Data extracted from a collection

-- -- --

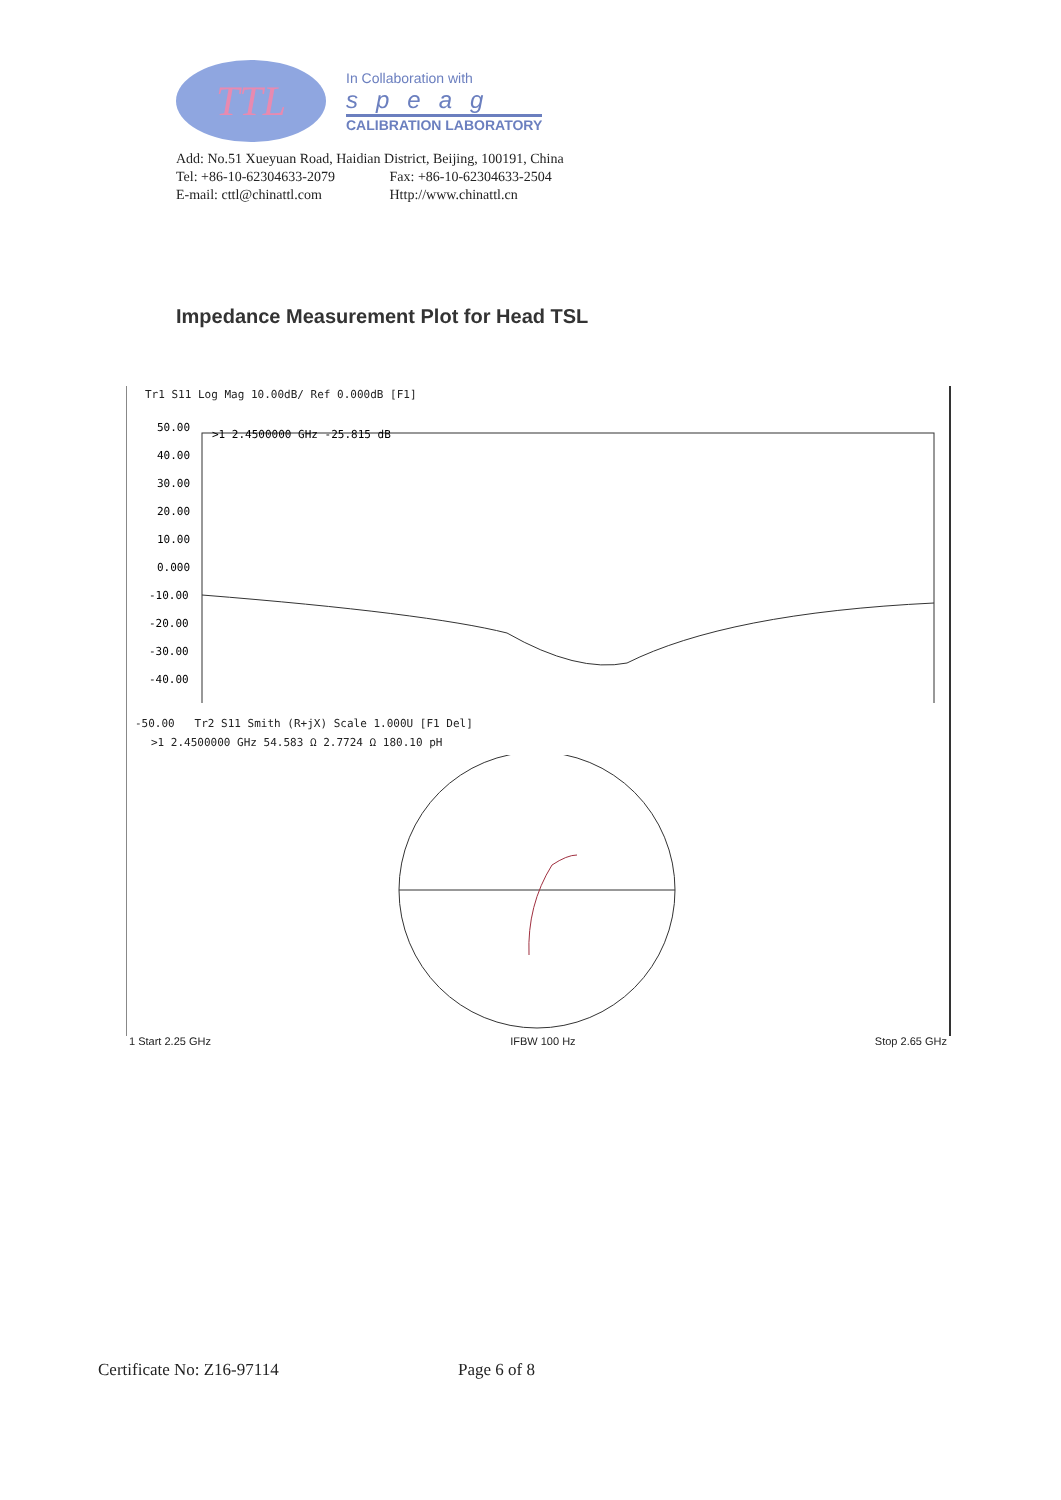TTL
In Collaboration with
speag
CALIBRATION LABORATORY
Add: No.51 Xueyuan Road, Haidian District, Beijing, 100191, China
Tel: +86-10-62304633-2079 Fax: +86-10-62304633-2504
E-mail: cttl@chinattl.com Http://www.chinattl.cn
Impedance Measurement Plot for Head TSL
Tr1 S11 Log Mag 10.00dB/ Ref 0.000dB [F1]
>1 2.4500000 GHz -25.815 dB
50.00
40.00
30.00
20.00
10.00
0.000
-10.00
-20.00
-30.00
-40.00
-50.00 Tr2 S11 Smith (R+jX) Scale 1.000U [F1 Del]
>1 2.4500000 GHz 54.583 Ω 2.7724 Ω 180.10 pH
1 Start 2.25 GHz IFBW 100 Hz Stop 2.65 GHz
Certificate No: Z16-97114 Page 6 of 8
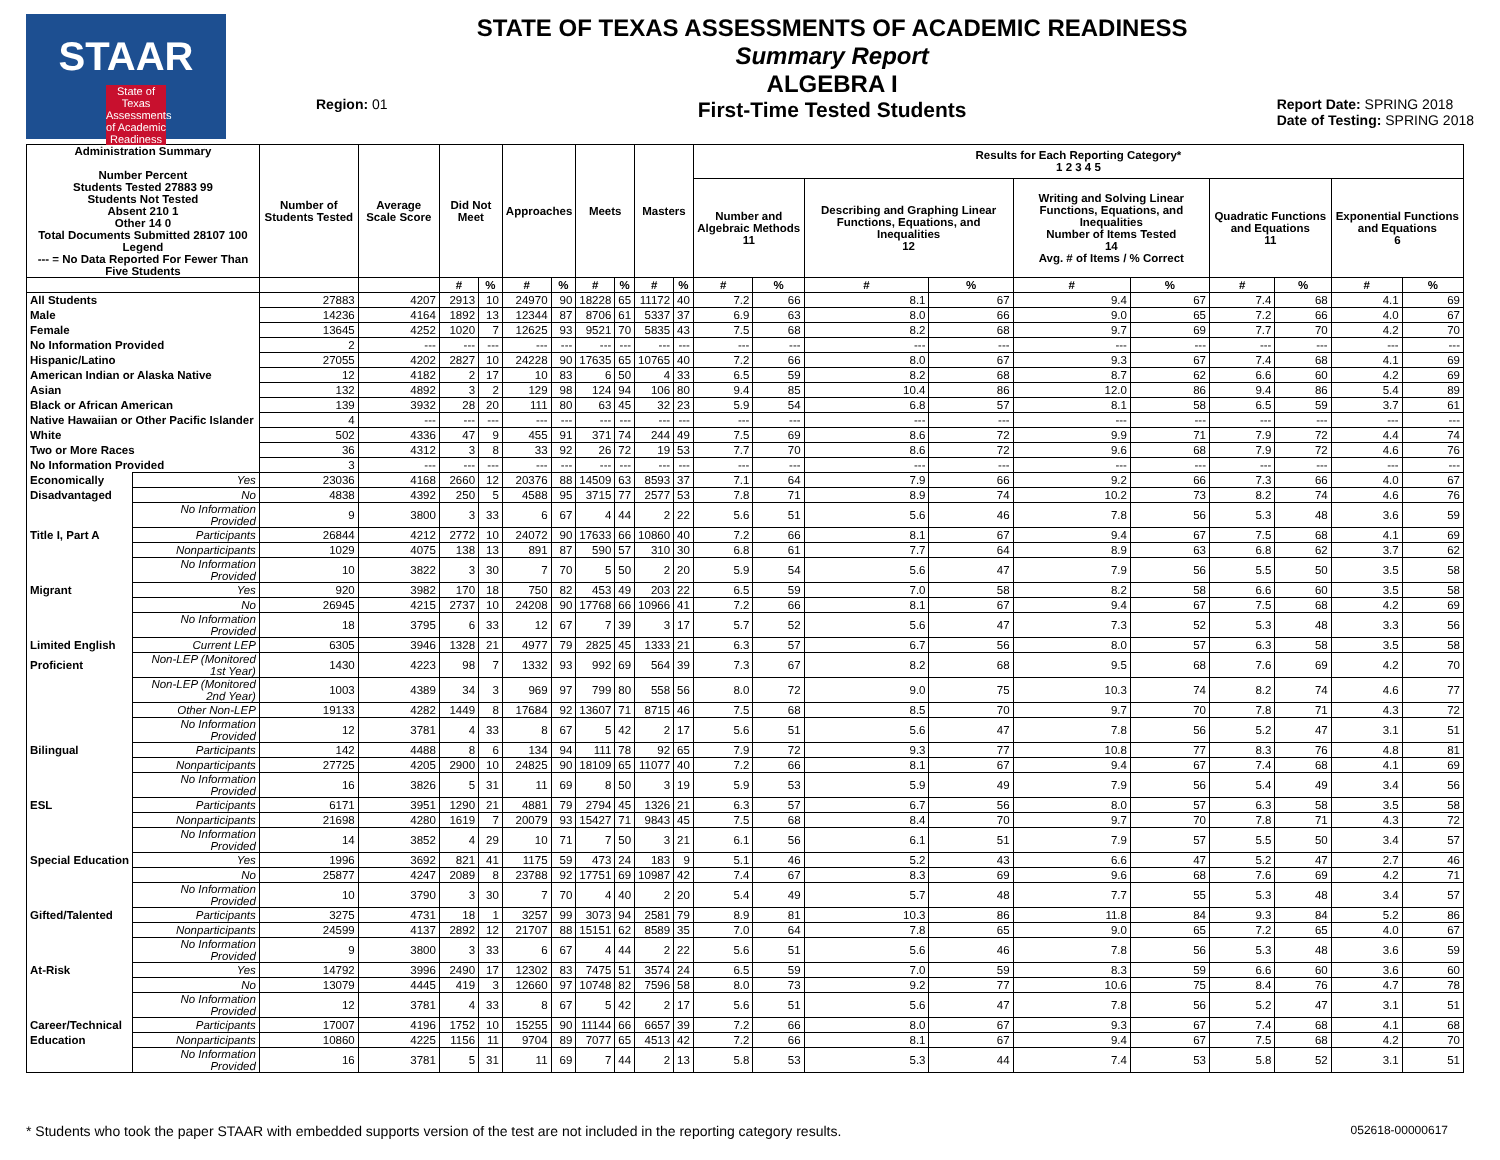STAAR
State of Texas Assessments of Academic Readiness
Region: 01
STATE OF TEXAS ASSESSMENTS OF ACADEMIC READINESS
Summary Report
ALGEBRA I
First-Time Tested Students
Report Date: SPRING 2018
Date of Testing: SPRING 2018
| Administration Summary Number Percent Students Tested 27883 99 Students Not Tested Absent 210 1 Other 14 0 Total Documents Submitted 28107 100 Legend --- = No Data Reported For Fewer Than Five Students | | Number of Students Tested | Average Scale Score | Did Not Meet | | Approaches | | Meets | | Masters | | Results for Each Reporting Category* 1 2 3 4 5 | | | | | | | | | |
| --- | --- | --- | --- | --- | --- | --- | --- | --- | --- | --- | --- | --- | --- | --- | --- | --- | --- | --- | --- | --- | --- |
| | | | | | | | | | | | | Number and Algebraic Methods 11 | | Describing and Graphing Linear Functions, Equations, and Inequalities 12 | | Writing and Solving Linear Functions, Equations, and Inequalities Number of Items Tested 14 Avg. # of Items / % Correct | | Quadratic Functions and Equations 11 | | Exponential Functions and Equations 6 | |
| | | | | # | % | # | % | # | % | # | % | # | % | # | % | # | % | # | % | # | % |
| All Students | | 27883 | 4207 | 2913 | 10 | 24970 | 90 | 18228 | 65 | 11172 | 40 | 7.2 | 66 | 8.1 | 67 | 9.4 | 67 | 7.4 | 68 | 4.1 | 69 |
| Male | | 14236 | 4164 | 1892 | 13 | 12344 | 87 | 8706 | 61 | 5337 | 37 | 6.9 | 63 | 8.0 | 66 | 9.0 | 65 | 7.2 | 66 | 4.0 | 67 |
| Female | | 13645 | 4252 | 1020 | 7 | 12625 | 93 | 9521 | 70 | 5835 | 43 | 7.5 | 68 | 8.2 | 68 | 9.7 | 69 | 7.7 | 70 | 4.2 | 70 |
| No Information Provided | | 2 | --- | --- | --- | --- | --- | --- | --- | --- | --- | --- | --- | --- | --- | --- | --- | --- | --- | --- | --- |
| Hispanic/Latino | | 27055 | 4202 | 2827 | 10 | 24228 | 90 | 17635 | 65 | 10765 | 40 | 7.2 | 66 | 8.0 | 67 | 9.3 | 67 | 7.4 | 68 | 4.1 | 69 |
| American Indian or Alaska Native | | 12 | 4182 | 2 | 17 | 10 | 83 | 6 | 50 | 4 | 33 | 6.5 | 59 | 8.2 | 68 | 8.7 | 62 | 6.6 | 60 | 4.2 | 69 |
| Asian | | 132 | 4892 | 3 | 2 | 129 | 98 | 124 | 94 | 106 | 80 | 9.4 | 85 | 10.4 | 86 | 12.0 | 86 | 9.4 | 86 | 5.4 | 89 |
| Black or African American | | 139 | 3932 | 28 | 20 | 111 | 80 | 63 | 45 | 32 | 23 | 5.9 | 54 | 6.8 | 57 | 8.1 | 58 | 6.5 | 59 | 3.7 | 61 |
| Native Hawaiian or Other Pacific Islander | | 4 | --- | --- | --- | --- | --- | --- | --- | --- | --- | --- | --- | --- | --- | --- | --- | --- | --- | --- | --- |
| White | | 502 | 4336 | 47 | 9 | 455 | 91 | 371 | 74 | 244 | 49 | 7.5 | 69 | 8.6 | 72 | 9.9 | 71 | 7.9 | 72 | 4.4 | 74 |
| Two or More Races | | 36 | 4312 | 3 | 8 | 33 | 92 | 26 | 72 | 19 | 53 | 7.7 | 70 | 8.6 | 72 | 9.6 | 68 | 7.9 | 72 | 4.6 | 76 |
| No Information Provided | | 3 | --- | --- | --- | --- | --- | --- | --- | --- | --- | --- | --- | --- | --- | --- | --- | --- | --- | --- | --- |
| Economically | Yes | 23036 | 4168 | 2660 | 12 | 20376 | 88 | 14509 | 63 | 8593 | 37 | 7.1 | 64 | 7.9 | 66 | 9.2 | 66 | 7.3 | 66 | 4.0 | 67 |
| Disadvantaged | No | 4838 | 4392 | 250 | 5 | 4588 | 95 | 3715 | 77 | 2577 | 53 | 7.8 | 71 | 8.9 | 74 | 10.2 | 73 | 8.2 | 74 | 4.6 | 76 |
| | No Information Provided | 9 | 3800 | 3 | 33 | 6 | 67 | 4 | 44 | 2 | 22 | 5.6 | 51 | 5.6 | 46 | 7.8 | 56 | 5.3 | 48 | 3.6 | 59 |
| Title I, Part A | Participants | 26844 | 4212 | 2772 | 10 | 24072 | 90 | 17633 | 66 | 10860 | 40 | 7.2 | 66 | 8.1 | 67 | 9.4 | 67 | 7.5 | 68 | 4.1 | 69 |
| | Nonparticipants | 1029 | 4075 | 138 | 13 | 891 | 87 | 590 | 57 | 310 | 30 | 6.8 | 61 | 7.7 | 64 | 8.9 | 63 | 6.8 | 62 | 3.7 | 62 |
| | No Information Provided | 10 | 3822 | 3 | 30 | 7 | 70 | 5 | 50 | 2 | 20 | 5.9 | 54 | 5.6 | 47 | 7.9 | 56 | 5.5 | 50 | 3.5 | 58 |
| Migrant | Yes | 920 | 3982 | 170 | 18 | 750 | 82 | 453 | 49 | 203 | 22 | 6.5 | 59 | 7.0 | 58 | 8.2 | 58 | 6.6 | 60 | 3.5 | 58 |
| | No | 26945 | 4215 | 2737 | 10 | 24208 | 90 | 17768 | 66 | 10966 | 41 | 7.2 | 66 | 8.1 | 67 | 9.4 | 67 | 7.5 | 68 | 4.2 | 69 |
| | No Information Provided | 18 | 3795 | 6 | 33 | 12 | 67 | 7 | 39 | 3 | 17 | 5.7 | 52 | 5.6 | 47 | 7.3 | 52 | 5.3 | 48 | 3.3 | 56 |
| Limited English | Current LEP | 6305 | 3946 | 1328 | 21 | 4977 | 79 | 2825 | 45 | 1333 | 21 | 6.3 | 57 | 6.7 | 56 | 8.0 | 57 | 6.3 | 58 | 3.5 | 58 |
| Proficient | Non-LEP (Monitored 1st Year) | 1430 | 4223 | 98 | 7 | 1332 | 93 | 992 | 69 | 564 | 39 | 7.3 | 67 | 8.2 | 68 | 9.5 | 68 | 7.6 | 69 | 4.2 | 70 |
| | Non-LEP (Monitored 2nd Year) | 1003 | 4389 | 34 | 3 | 969 | 97 | 799 | 80 | 558 | 56 | 8.0 | 72 | 9.0 | 75 | 10.3 | 74 | 8.2 | 74 | 4.6 | 77 |
| | Other Non-LEP | 19133 | 4282 | 1449 | 8 | 17684 | 92 | 13607 | 71 | 8715 | 46 | 7.5 | 68 | 8.5 | 70 | 9.7 | 70 | 7.8 | 71 | 4.3 | 72 |
| | No Information Provided | 12 | 3781 | 4 | 33 | 8 | 67 | 5 | 42 | 2 | 17 | 5.6 | 51 | 5.6 | 47 | 7.8 | 56 | 5.2 | 47 | 3.1 | 51 |
| Bilingual | Participants | 142 | 4488 | 8 | 6 | 134 | 94 | 111 | 78 | 92 | 65 | 7.9 | 72 | 9.3 | 77 | 10.8 | 77 | 8.3 | 76 | 4.8 | 81 |
| | Nonparticipants | 27725 | 4205 | 2900 | 10 | 24825 | 90 | 18109 | 65 | 11077 | 40 | 7.2 | 66 | 8.1 | 67 | 9.4 | 67 | 7.4 | 68 | 4.1 | 69 |
| | No Information Provided | 16 | 3826 | 5 | 31 | 11 | 69 | 8 | 50 | 3 | 19 | 5.9 | 53 | 5.9 | 49 | 7.9 | 56 | 5.4 | 49 | 3.4 | 56 |
| ESL | Participants | 6171 | 3951 | 1290 | 21 | 4881 | 79 | 2794 | 45 | 1326 | 21 | 6.3 | 57 | 6.7 | 56 | 8.0 | 57 | 6.3 | 58 | 3.5 | 58 |
| | Nonparticipants | 21698 | 4280 | 1619 | 7 | 20079 | 93 | 15427 | 71 | 9843 | 45 | 7.5 | 68 | 8.4 | 70 | 9.7 | 70 | 7.8 | 71 | 4.3 | 72 |
| | No Information Provided | 14 | 3852 | 4 | 29 | 10 | 71 | 7 | 50 | 3 | 21 | 6.1 | 56 | 6.1 | 51 | 7.9 | 57 | 5.5 | 50 | 3.4 | 57 |
| Special Education | Yes | 1996 | 3692 | 821 | 41 | 1175 | 59 | 473 | 24 | 183 | 9 | 5.1 | 46 | 5.2 | 43 | 6.6 | 47 | 5.2 | 47 | 2.7 | 46 |
| | No | 25877 | 4247 | 2089 | 8 | 23788 | 92 | 17751 | 69 | 10987 | 42 | 7.4 | 67 | 8.3 | 69 | 9.6 | 68 | 7.6 | 69 | 4.2 | 71 |
| | No Information Provided | 10 | 3790 | 3 | 30 | 7 | 70 | 4 | 40 | 2 | 20 | 5.4 | 49 | 5.7 | 48 | 7.7 | 55 | 5.3 | 48 | 3.4 | 57 |
| Gifted/Talented | Participants | 3275 | 4731 | 18 | 1 | 3257 | 99 | 3073 | 94 | 2581 | 79 | 8.9 | 81 | 10.3 | 86 | 11.8 | 84 | 9.3 | 84 | 5.2 | 86 |
| | Nonparticipants | 24599 | 4137 | 2892 | 12 | 21707 | 88 | 15151 | 62 | 8589 | 35 | 7.0 | 64 | 7.8 | 65 | 9.0 | 65 | 7.2 | 65 | 4.0 | 67 |
| | No Information Provided | 9 | 3800 | 3 | 33 | 6 | 67 | 4 | 44 | 2 | 22 | 5.6 | 51 | 5.6 | 46 | 7.8 | 56 | 5.3 | 48 | 3.6 | 59 |
| At-Risk | Yes | 14792 | 3996 | 2490 | 17 | 12302 | 83 | 7475 | 51 | 3574 | 24 | 6.5 | 59 | 7.0 | 59 | 8.3 | 59 | 6.6 | 60 | 3.6 | 60 |
| | No | 13079 | 4445 | 419 | 3 | 12660 | 97 | 10748 | 82 | 7596 | 58 | 8.0 | 73 | 9.2 | 77 | 10.6 | 75 | 8.4 | 76 | 4.7 | 78 |
| | No Information Provided | 12 | 3781 | 4 | 33 | 8 | 67 | 5 | 42 | 2 | 17 | 5.6 | 51 | 5.6 | 47 | 7.8 | 56 | 5.2 | 47 | 3.1 | 51 |
| Career/Technical | Participants | 17007 | 4196 | 1752 | 10 | 15255 | 90 | 11144 | 66 | 6657 | 39 | 7.2 | 66 | 8.0 | 67 | 9.3 | 67 | 7.4 | 68 | 4.1 | 68 |
| Education | Nonparticipants | 10860 | 4225 | 1156 | 11 | 9704 | 89 | 7077 | 65 | 4513 | 42 | 7.2 | 66 | 8.1 | 67 | 9.4 | 67 | 7.5 | 68 | 4.2 | 70 |
| | No Information Provided | 16 | 3781 | 5 | 31 | 11 | 69 | 7 | 44 | 2 | 13 | 5.8 | 53 | 5.3 | 44 | 7.4 | 53 | 5.8 | 52 | 3.1 | 51 |
* Students who took the paper STAAR with embedded supports version of the test are not included in the reporting category results. 052618-00000617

-- -- --

WHAT THE EXERCISE ASKS: Please give an exact copy of the entries above, from the line with "Hispanic/Latino | |" down to the line with "7.3 | 66 | 4.0 | 67 |", inclusive, and nothing else.

PROBLEM SOLUTION:
| Hispanic/Latino | | 27055 | 4202 | 2827 | 10 | 24228 | 90 | 17635 | 65 | 10765 | 40 | 7.2 | 66 | 8.0 | 67 | 9.3 | 67 | 7.4 | 68 | 4.1 | 69 |
| American Indian or Alaska Native | | 12 | 4182 | 2 | 17 | 10 | 83 | 6 | 50 | 4 | 33 | 6.5 | 59 | 8.2 | 68 | 8.7 | 62 | 6.6 | 60 | 4.2 | 69 |
| Asian | | 132 | 4892 | 3 | 2 | 129 | 98 | 124 | 94 | 106 | 80 | 9.4 | 85 | 10.4 | 86 | 12.0 | 86 | 9.4 | 86 | 5.4 | 89 |
| Black or African American | | 139 | 3932 | 28 | 20 | 111 | 80 | 63 | 45 | 32 | 23 | 5.9 | 54 | 6.8 | 57 | 8.1 | 58 | 6.5 | 59 | 3.7 | 61 |
| Native Hawaiian or Other Pacific Islander | | 4 | --- | --- | --- | --- | --- | --- | --- | --- | --- | --- | --- | --- | --- | --- | --- | --- | --- | --- | --- |
| White | | 502 | 4336 | 47 | 9 | 455 | 91 | 371 | 74 | 244 | 49 | 7.5 | 69 | 8.6 | 72 | 9.9 | 71 | 7.9 | 72 | 4.4 | 74 |
| Two or More Races | | 36 | 4312 | 3 | 8 | 33 | 92 | 26 | 72 | 19 | 53 | 7.7 | 70 | 8.6 | 72 | 9.6 | 68 | 7.9 | 72 | 4.6 | 76 |
| No Information Provided | | 3 | --- | --- | --- | --- | --- | --- | --- | --- | --- | --- | --- | --- | --- | --- | --- | --- | --- | --- | --- |
| Economically | Yes | 23036 | 4168 | 2660 | 12 | 20376 | 88 | 14509 | 63 | 8593 | 37 | 7.1 | 64 | 7.9 | 66 | 9.2 | 66 | 7.3 | 66 | 4.0 | 67 |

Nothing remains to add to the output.